Nikolaus Krausler wurde 1993 in Innsbruck geboren. Nach mit Auszeichnung bestandener Matura am Privatgymnasium Borromäum in Salzburg 2011, nahm er das Diplomstudium der Rechtswissenschaften an der Universität Salzburg auf und schloss es im Juni 2015 ab.
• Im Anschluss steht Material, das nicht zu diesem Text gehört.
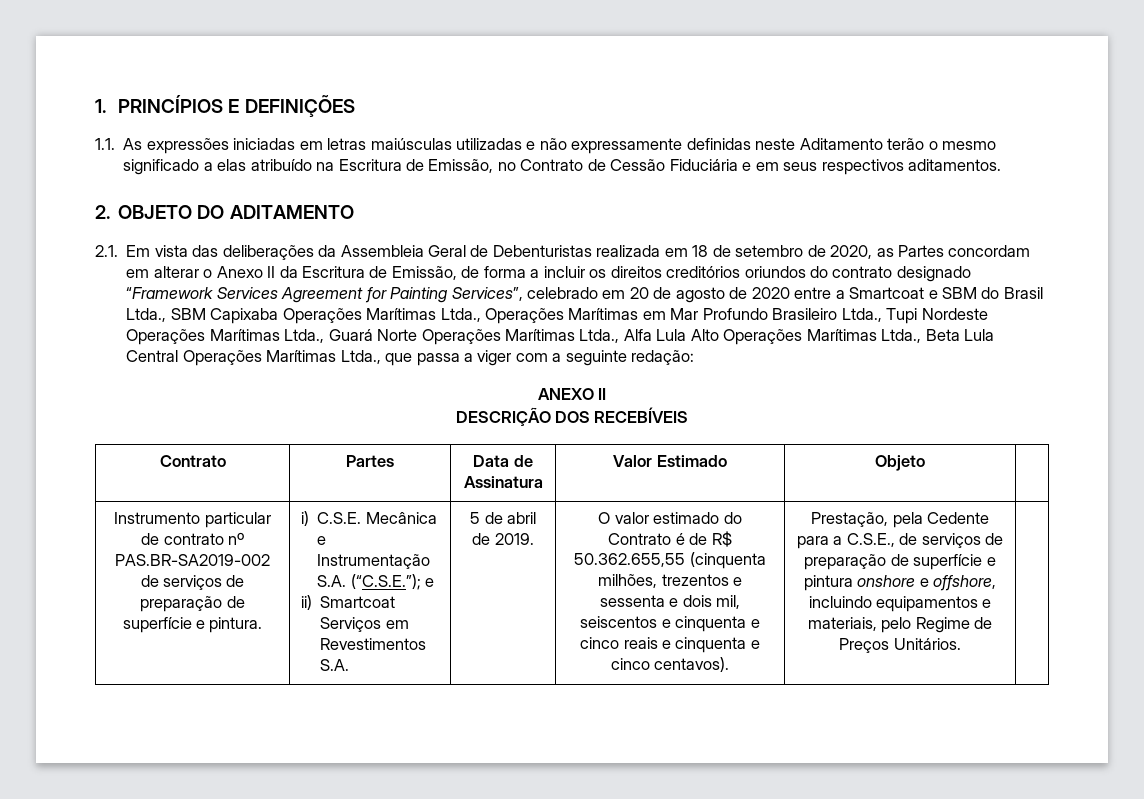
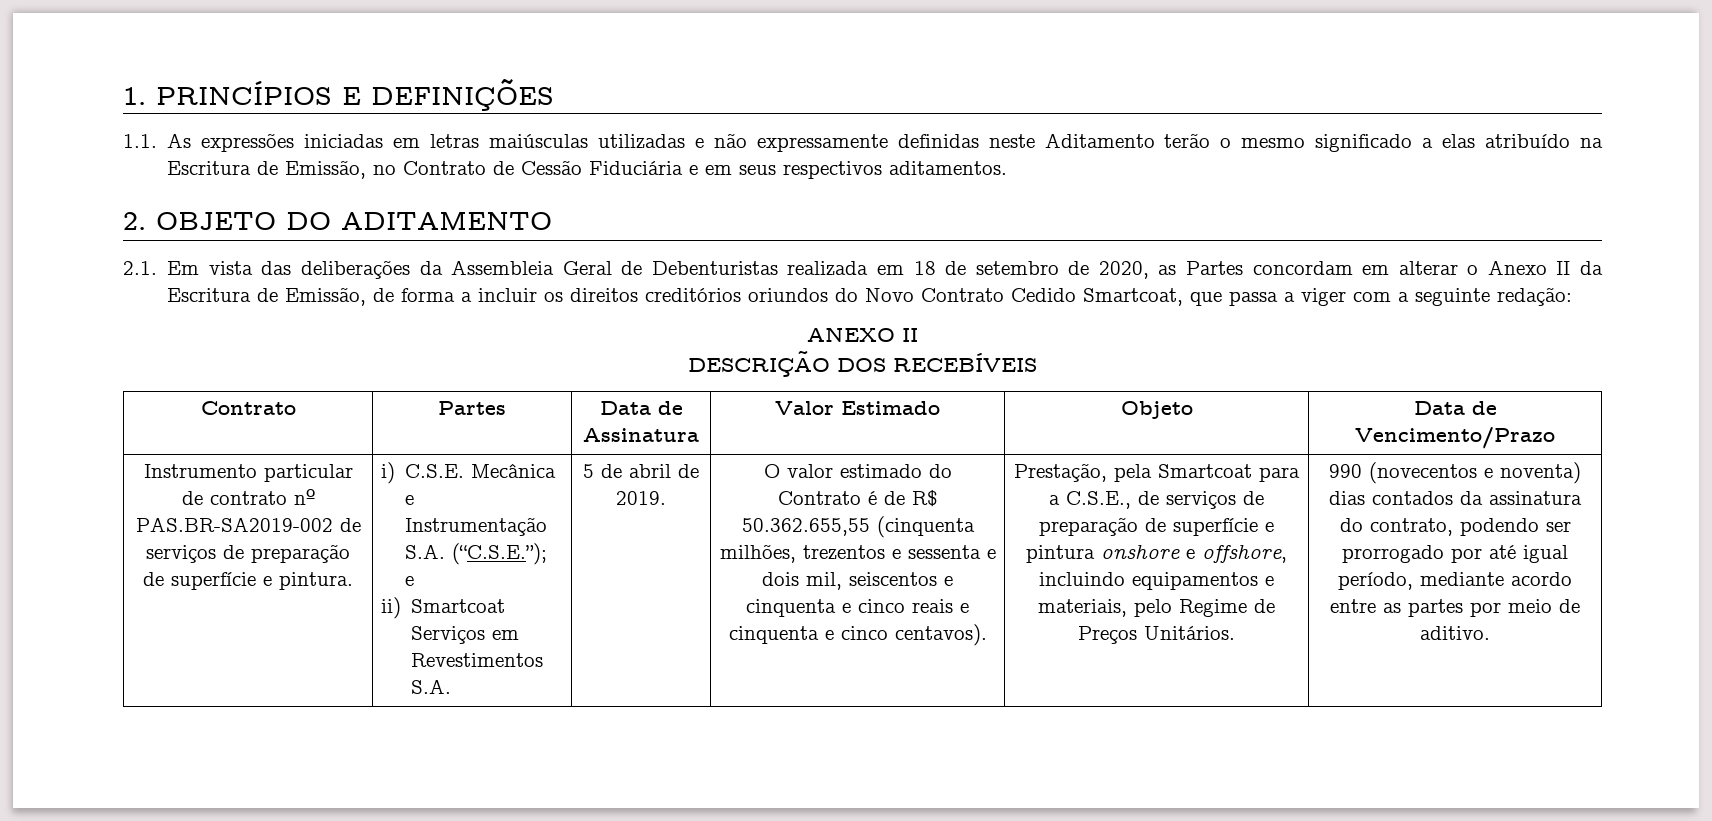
[832,266,971,282] [126,287,1043,303] [126,308,988,324] [126,329,995,345] [126,350,381,366] contrato designado “Framework Services Agreement for Painting Services”, celebrado em 20 de agosto de 2020 entre a Smartcoat e SBM do Brasil Ltda., SBM Capixaba Operações Marítimas Ltda., Operações Marítimas em Mar Profundo Brasileiro Ltda., Tupi Nordeste Operações Marítimas Ltda., Guará Norte Operações Marítimas Ltda., Alfa Lula Alto Operações Marítimas Ltda., Beta Lula Central Operações Marítimas Ltda., -> [865,288,1184,306] Novo Contrato Cedido Smartcoat,
(925, 463) none -> [1413,401,1497,415] [1355,427,1555,449] Data de Vencimento/Prazo
[926,512,989,524] Cedente -> [1158,464,1252,478] Smartcoat
(961, 644) none -> [1329,462,1581,484] [1329,491,1582,505] [1339,518,1571,536] [1342,545,1568,563] [1338,572,1572,590] [1330,599,1580,617] [1420,626,1490,640] 990 (novecentos e noventa) dias contados da assinatura do contrato, podendo ser prorrogado por até igual período, mediante acordo entre as partes por meio de aditivo.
In seiner Diplomarbeit befasste er sich mit der relativen Erbunwürdigkeit im österreichischen, deutschen und schweizer Privatrecht.

Neben der Tätigkeit als Praktikant in mehreren Rechtsanwaltskanzleien in Salzburg während des Studiums und nach Absolvierung seiner Gerichtspraxis am Bezirksgericht, Landesgericht und Arbeits- und Sozialgericht Salzburg arbeitet er seit März 2017 als Projektassistent am Fachbereich Privatrecht unter Dekan o.Univ.-Prof. DDr. DDr. h.c. J. Michael Rainer.

Im Februar 2019 schloss er mit Auszeichnung sein Doktoratsstudium ab, in welchem er sich mit der Schenkungsanrechnung im österreichischen, deutschen und französischen Pflichtteilsrecht auseinandergesetzt hat. Im Zuge seiner rechtsvergleichenden Untersuchungen absolvierte er im November 2016 sowie Februar 2018 jeweils einen einmonatigen Forschungsaufenthalt an der rechtswissenschaftlichen Fakultät der Universität Erlangen-Nürnberg.

Seine Forschungsschwerpunkte liegen im Bereich der Rechtsvergleichung, insbesondere des österreichischen, deutschen und französischen Erbrechts sowie des Europäischen Privatrechts. Zusätzlich ist er Mitwirkender an den FWF-Forschungsprojekten „Montesquieu und das Römische Recht“ und „Migration und Bürgerrechte im Römischen Reich“ sowie Mitglied der internationalen Forschungsgruppe „Casi controversi in materia di diritto delle successioni“. Weiters ist er Mitarbeiter und Vortragender an der jährlich im Juli abgehaltenen „Summer School of European Private Law“ an der Universität Salzburg.

Im Februar 2019 wurde er vom Bundesministerium für Bildung, Wissenschaft und Forschung zum stellvertretenden Vorsitzenden der Wahlkommission der Österreichischen Hochschülerinnen- und Hochschülerschaft an der Universität Salzburg bestellt.